[Opening DATA TO PROCESS section]

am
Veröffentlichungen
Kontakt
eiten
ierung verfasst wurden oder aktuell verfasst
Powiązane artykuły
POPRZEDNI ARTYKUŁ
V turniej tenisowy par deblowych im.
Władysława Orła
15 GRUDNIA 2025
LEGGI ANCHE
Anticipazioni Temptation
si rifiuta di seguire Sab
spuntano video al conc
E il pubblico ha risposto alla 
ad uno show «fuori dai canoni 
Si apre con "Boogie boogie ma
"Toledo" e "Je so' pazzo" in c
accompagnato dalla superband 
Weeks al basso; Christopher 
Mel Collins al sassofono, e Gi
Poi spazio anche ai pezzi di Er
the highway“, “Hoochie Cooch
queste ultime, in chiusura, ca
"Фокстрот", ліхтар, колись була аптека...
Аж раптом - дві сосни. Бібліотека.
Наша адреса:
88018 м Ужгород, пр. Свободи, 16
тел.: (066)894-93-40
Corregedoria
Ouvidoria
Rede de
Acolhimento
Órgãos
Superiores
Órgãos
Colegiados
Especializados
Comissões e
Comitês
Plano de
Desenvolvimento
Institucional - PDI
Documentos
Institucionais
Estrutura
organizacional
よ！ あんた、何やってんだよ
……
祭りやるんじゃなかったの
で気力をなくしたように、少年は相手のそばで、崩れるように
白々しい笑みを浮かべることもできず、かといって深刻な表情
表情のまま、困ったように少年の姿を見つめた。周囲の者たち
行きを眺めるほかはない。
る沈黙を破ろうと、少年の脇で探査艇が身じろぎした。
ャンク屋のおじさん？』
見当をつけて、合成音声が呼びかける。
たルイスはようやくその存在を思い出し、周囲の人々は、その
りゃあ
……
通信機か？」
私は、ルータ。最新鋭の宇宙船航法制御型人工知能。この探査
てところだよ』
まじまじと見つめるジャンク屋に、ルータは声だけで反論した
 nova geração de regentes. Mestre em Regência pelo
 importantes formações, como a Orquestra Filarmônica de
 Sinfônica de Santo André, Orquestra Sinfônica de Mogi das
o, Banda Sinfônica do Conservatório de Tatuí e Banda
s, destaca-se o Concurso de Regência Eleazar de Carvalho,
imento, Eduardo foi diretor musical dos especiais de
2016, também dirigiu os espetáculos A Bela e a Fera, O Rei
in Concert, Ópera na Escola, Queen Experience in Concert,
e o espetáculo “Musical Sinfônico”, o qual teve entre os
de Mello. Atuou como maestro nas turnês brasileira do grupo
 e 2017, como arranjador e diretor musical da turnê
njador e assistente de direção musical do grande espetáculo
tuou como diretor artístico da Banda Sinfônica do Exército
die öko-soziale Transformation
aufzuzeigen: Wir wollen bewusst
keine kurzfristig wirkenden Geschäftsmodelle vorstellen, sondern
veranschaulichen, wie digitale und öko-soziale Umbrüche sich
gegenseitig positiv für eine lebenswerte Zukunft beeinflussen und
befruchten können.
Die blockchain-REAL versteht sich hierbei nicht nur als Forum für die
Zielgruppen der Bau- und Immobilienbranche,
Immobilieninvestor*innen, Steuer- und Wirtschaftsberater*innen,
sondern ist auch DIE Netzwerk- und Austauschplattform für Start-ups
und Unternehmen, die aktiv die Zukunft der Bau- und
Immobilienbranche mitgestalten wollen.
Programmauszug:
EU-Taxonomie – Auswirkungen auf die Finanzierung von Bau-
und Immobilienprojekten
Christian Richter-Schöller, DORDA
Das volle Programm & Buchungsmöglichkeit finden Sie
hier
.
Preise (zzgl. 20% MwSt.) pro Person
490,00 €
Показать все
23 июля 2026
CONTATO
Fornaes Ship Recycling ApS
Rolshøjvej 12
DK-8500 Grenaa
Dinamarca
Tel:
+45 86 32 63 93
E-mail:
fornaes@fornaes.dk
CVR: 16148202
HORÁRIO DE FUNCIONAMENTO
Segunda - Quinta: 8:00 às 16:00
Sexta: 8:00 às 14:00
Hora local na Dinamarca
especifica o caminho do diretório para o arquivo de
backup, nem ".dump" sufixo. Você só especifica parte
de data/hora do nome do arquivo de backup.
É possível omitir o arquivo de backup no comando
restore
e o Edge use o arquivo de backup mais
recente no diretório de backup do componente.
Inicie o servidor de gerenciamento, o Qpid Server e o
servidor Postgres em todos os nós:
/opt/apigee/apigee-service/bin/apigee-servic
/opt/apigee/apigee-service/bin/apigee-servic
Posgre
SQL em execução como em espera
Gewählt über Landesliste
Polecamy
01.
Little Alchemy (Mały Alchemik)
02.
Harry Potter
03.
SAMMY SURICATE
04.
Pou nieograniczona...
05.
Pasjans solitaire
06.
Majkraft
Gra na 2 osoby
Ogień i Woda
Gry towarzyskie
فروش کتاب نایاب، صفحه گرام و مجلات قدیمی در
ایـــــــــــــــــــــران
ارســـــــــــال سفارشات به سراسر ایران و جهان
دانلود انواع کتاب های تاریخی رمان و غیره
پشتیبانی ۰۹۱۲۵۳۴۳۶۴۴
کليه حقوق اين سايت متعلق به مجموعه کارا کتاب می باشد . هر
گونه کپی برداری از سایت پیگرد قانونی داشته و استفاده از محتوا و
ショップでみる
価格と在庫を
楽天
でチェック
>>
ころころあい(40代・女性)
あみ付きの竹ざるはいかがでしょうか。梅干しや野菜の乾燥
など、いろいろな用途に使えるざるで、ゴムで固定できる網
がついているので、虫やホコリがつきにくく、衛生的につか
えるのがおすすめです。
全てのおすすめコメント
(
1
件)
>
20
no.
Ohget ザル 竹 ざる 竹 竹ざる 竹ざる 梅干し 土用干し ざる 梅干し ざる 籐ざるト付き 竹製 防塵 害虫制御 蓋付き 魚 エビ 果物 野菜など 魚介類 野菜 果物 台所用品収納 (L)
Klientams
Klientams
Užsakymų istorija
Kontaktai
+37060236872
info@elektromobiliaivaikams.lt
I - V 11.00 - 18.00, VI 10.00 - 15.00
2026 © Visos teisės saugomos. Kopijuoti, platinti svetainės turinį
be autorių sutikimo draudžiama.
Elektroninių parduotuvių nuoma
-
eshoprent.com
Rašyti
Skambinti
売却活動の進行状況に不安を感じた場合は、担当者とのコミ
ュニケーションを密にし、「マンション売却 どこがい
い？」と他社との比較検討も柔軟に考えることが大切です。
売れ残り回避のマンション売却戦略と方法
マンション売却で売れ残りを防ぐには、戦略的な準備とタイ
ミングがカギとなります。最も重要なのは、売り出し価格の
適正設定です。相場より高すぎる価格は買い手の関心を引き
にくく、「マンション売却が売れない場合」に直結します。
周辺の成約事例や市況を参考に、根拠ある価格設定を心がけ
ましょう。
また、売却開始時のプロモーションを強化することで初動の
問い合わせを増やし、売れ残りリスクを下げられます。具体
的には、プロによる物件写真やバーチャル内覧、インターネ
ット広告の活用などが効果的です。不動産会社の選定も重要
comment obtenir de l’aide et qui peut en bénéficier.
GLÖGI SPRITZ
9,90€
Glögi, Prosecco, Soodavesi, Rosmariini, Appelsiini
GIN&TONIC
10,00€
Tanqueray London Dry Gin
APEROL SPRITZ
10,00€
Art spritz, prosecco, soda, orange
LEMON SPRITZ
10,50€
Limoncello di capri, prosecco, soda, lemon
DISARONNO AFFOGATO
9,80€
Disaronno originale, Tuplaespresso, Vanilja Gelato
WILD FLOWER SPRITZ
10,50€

[Closing DATA TO PROCESS section]

# WHAT IS EXPECTED
Copy the records above exactly, beginning at the line that contains "88018 м Ужгород, пр. Свободи, 16" and stopping after the line that contains "で気力をなくしたように、少年は相手のそばで、崩れるように".

# ANSWER SPACE
88018 м Ужгород, пр. Свободи, 16
тел.: (066)894-93-40
Corregedoria
Ouvidoria
Rede de
Acolhimento
Órgãos
Superiores
Órgãos
Colegiados
Especializados
Comissões e
Comitês
Plano de
Desenvolvimento
Institucional - PDI
Documentos
Institucionais
Estrutura
organizacional
よ！ あんた、何やってんだよ
……
祭りやるんじゃなかったの
で気力をなくしたように、少年は相手のそばで、崩れるように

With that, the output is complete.